Rocca, 1998 yılında yayınlanan IISI belgesinin ardından gözlenen pozitif gelişmelere değinerek, döngüsel ekonomi yaklaşımının daha fazla hurda arzı yarattığını ve bu durumun elektrik ark ocakları için dana önce düşünülenden daha fazla olanak sunduğunu söyledi. Bir diğer faktör ise, Rocca’ya göre, doğal gaza dayalı doğrudan indirgenmiş demir işleminin mümkün olması, bu durum sayesinde doğrudan indirgenmiş demir arzı 1998 yılında tahmin edilenden çok daha yüksek. Ayrıca, güneş enerjisi kullanımı da arttı. Rocca, “Çözümü karbonu absorbe etmek tarafında değil, daha çok karbonu azaltılarak yapılan üretimde görüyorum” dedi.

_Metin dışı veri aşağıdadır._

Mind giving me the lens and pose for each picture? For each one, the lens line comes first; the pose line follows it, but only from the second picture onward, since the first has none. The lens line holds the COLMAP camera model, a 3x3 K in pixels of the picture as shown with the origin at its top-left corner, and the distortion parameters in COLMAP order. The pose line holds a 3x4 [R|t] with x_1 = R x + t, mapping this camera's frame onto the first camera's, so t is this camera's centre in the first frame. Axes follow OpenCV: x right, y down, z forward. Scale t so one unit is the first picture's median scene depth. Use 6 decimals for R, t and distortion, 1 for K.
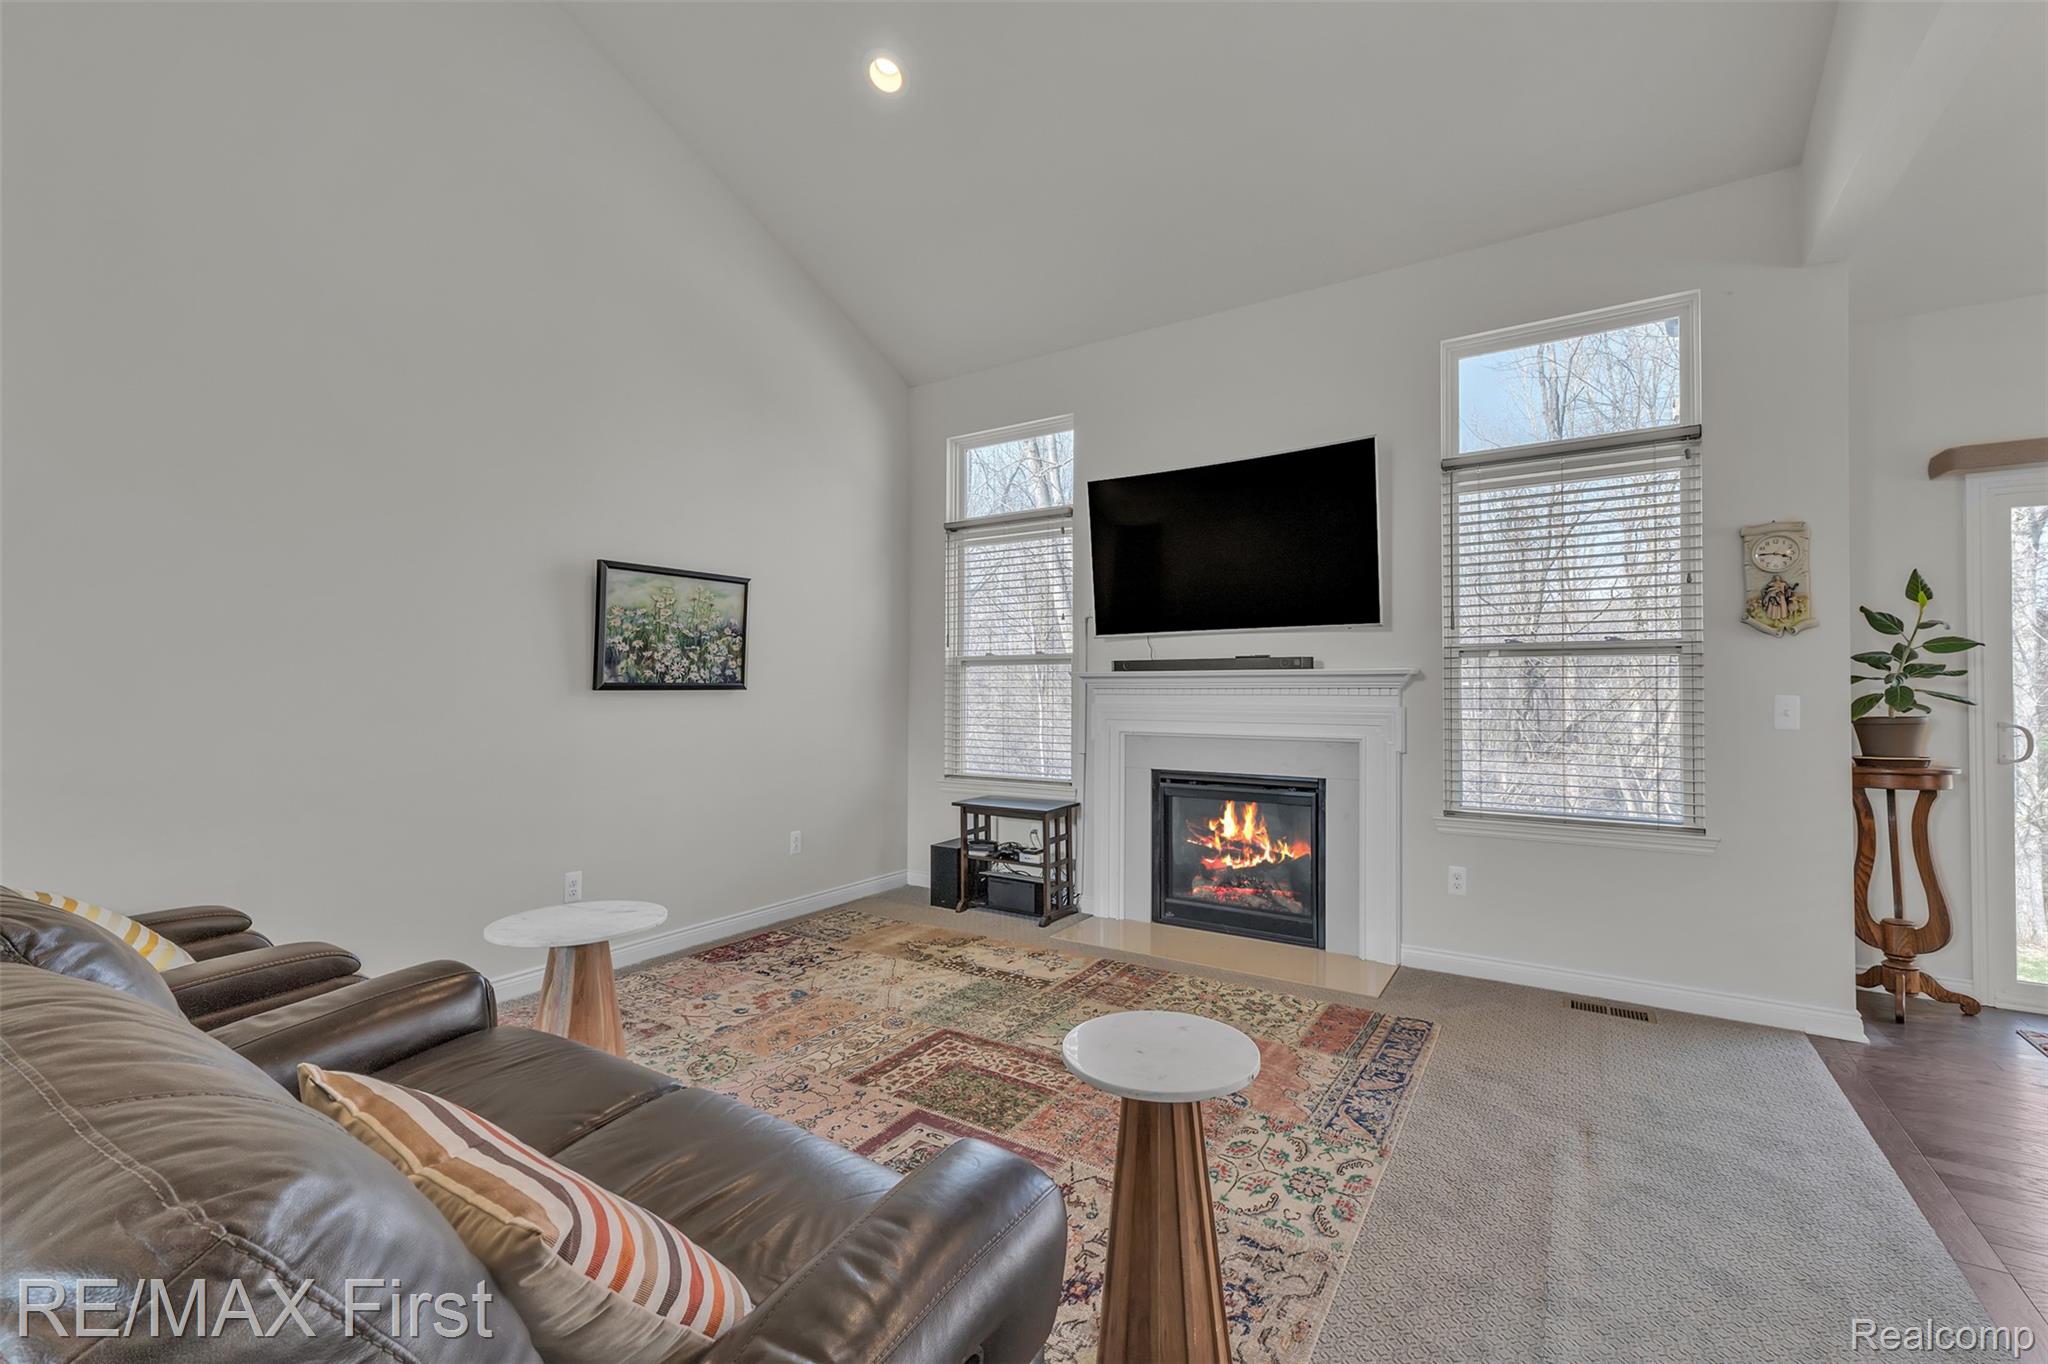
lens RADIAL K [[857.5, 0, 1026.6], [0, 857.5, 678.2], [0, 0, 1]] dist [0.002888, 0.000512]
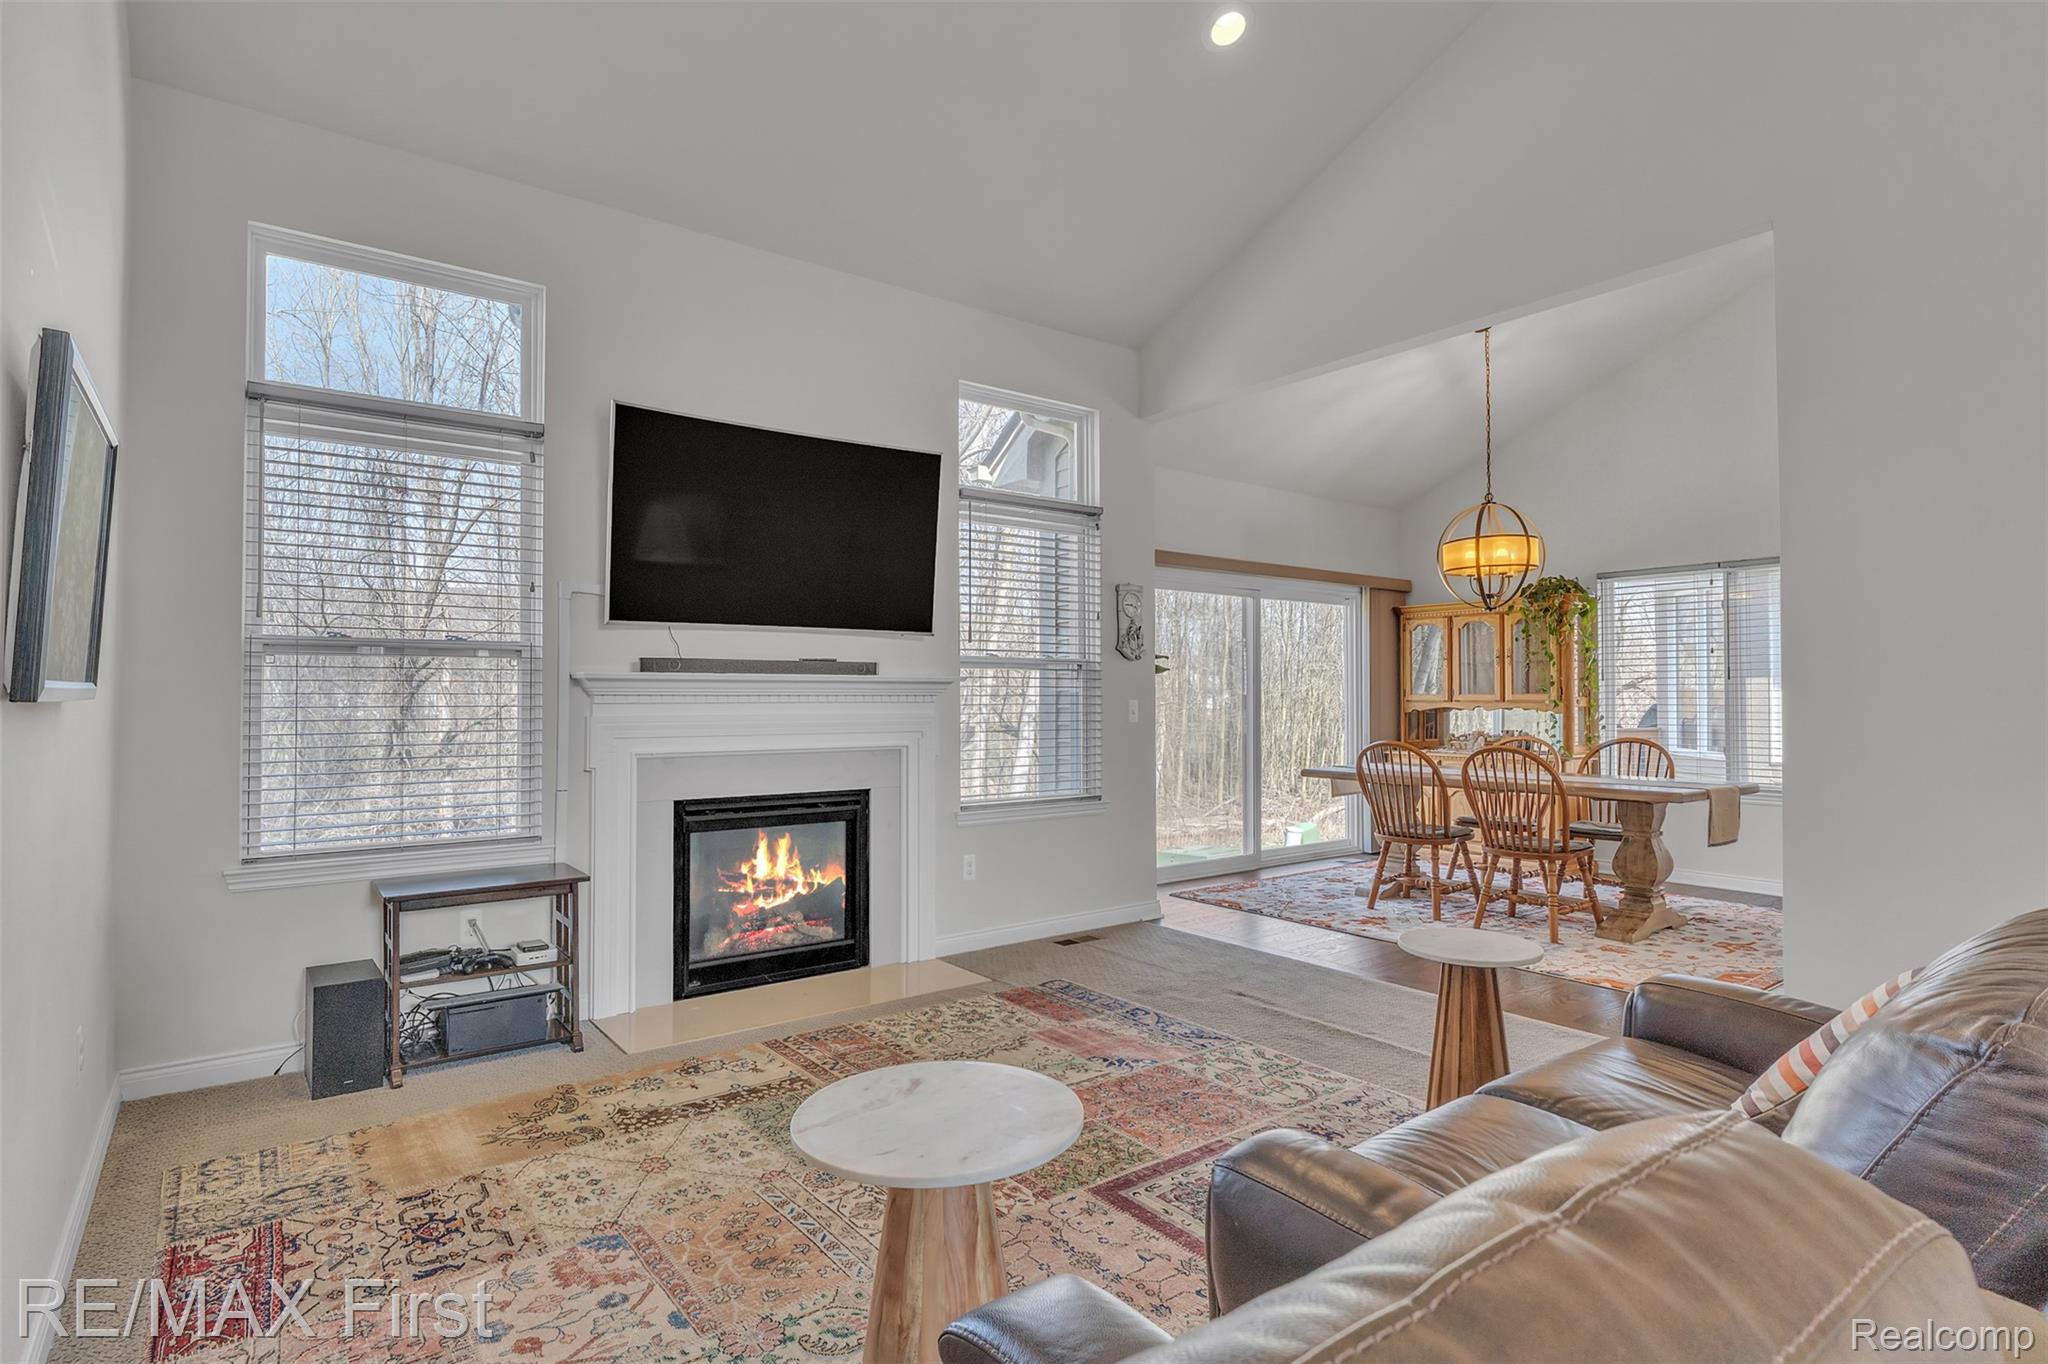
lens RADIAL K [[1040.0, 0, 1023.3], [0, 1040.0, 675.8], [0, 0, 1]] dist [-0.004840, 0.000325]
pose [[0.339729, 0.017204, 0.940366, -0.761253], [-0.011619, 0.999833, -0.014095, 0.004740], [-0.940452, -0.006138, 0.339872, 0.481021]]
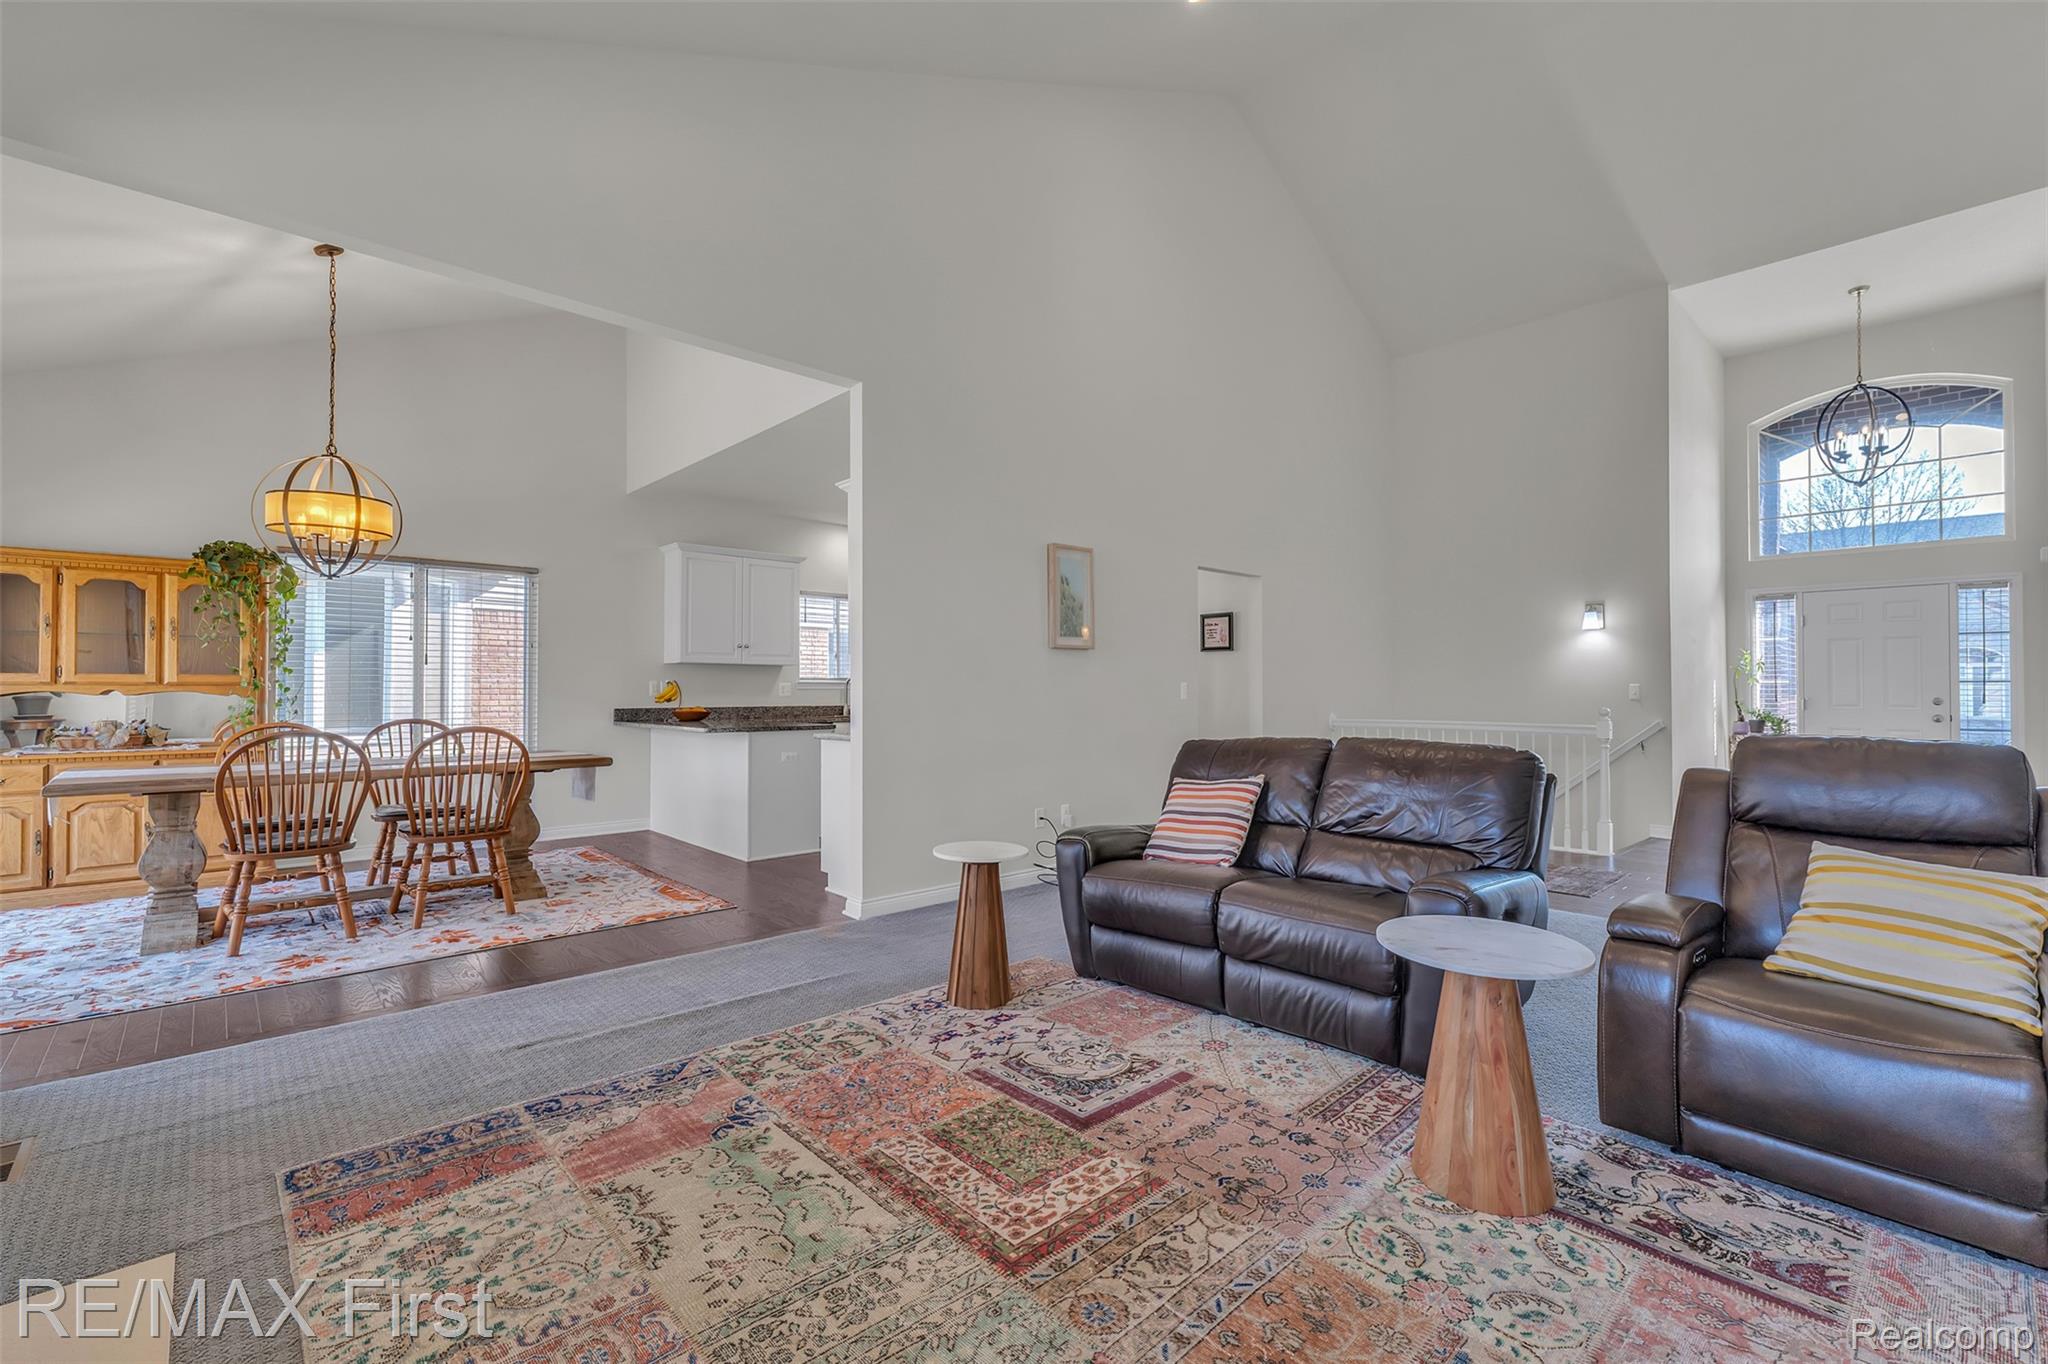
lens RADIAL K [[877.1, 0, 1032.2], [0, 877.1, 682.1], [0, 0, 1]] dist [0.007312, 0.000087]
pose [[-0.969934, -0.002744, 0.243353, -0.202944], [-0.008657, 0.999693, -0.023232, 0.034515], [-0.243215, -0.024640, -0.969659, 1.297150]]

Sonuç olarak, Rocca dijitalleşme sorusuna dönerek, çelik sanayinin üretimin otomasyonuyla ilgili önemli aşamalar kaydederken, tedarik zinciri otomasyonu konusunda diğer sanayi dallarına kıyasla geri kaldığını söyledi. Tüm tedarik zincirinin dijitalleşmesiyle teslim sürelerinin kısalacağını, stoklarda ve stoklara bağlı olan nakit miktarında da önemli bir düşüş olacağını belirten Rocca, işin çoğu segmentinde stokların dört veya beş aylık üretim sürecini içerdiğini ifade etti. Bu yüzden dijitalleşmenin büyük bir sermeyenin boşa çıkmasını ve sermayenin daha verimli kullanılmasını sağlayacağını belirtti.
Rocca konuşmasının devamında farklı bölgelerden çelik birlikleri arasındaki diyalog ve koordinasyonun devam ettirilmesinin önemini vurgulayarak, yönetmeliklerin uygulanmasında birliklerin büyük bir rolü olduğunu söyledi. Çeliğin gelecekte dünyada önemli bir yeri olmaya devam edeceğinden emin olduğunu belirten Rocca, yine de finans ve çevre açısından sürdürülebilirliğinden emin olunması ve bu konularla mücadele edilip geçmişte görülen duyarsızlıkların aşılması gerektiğini sözlerine ekledi.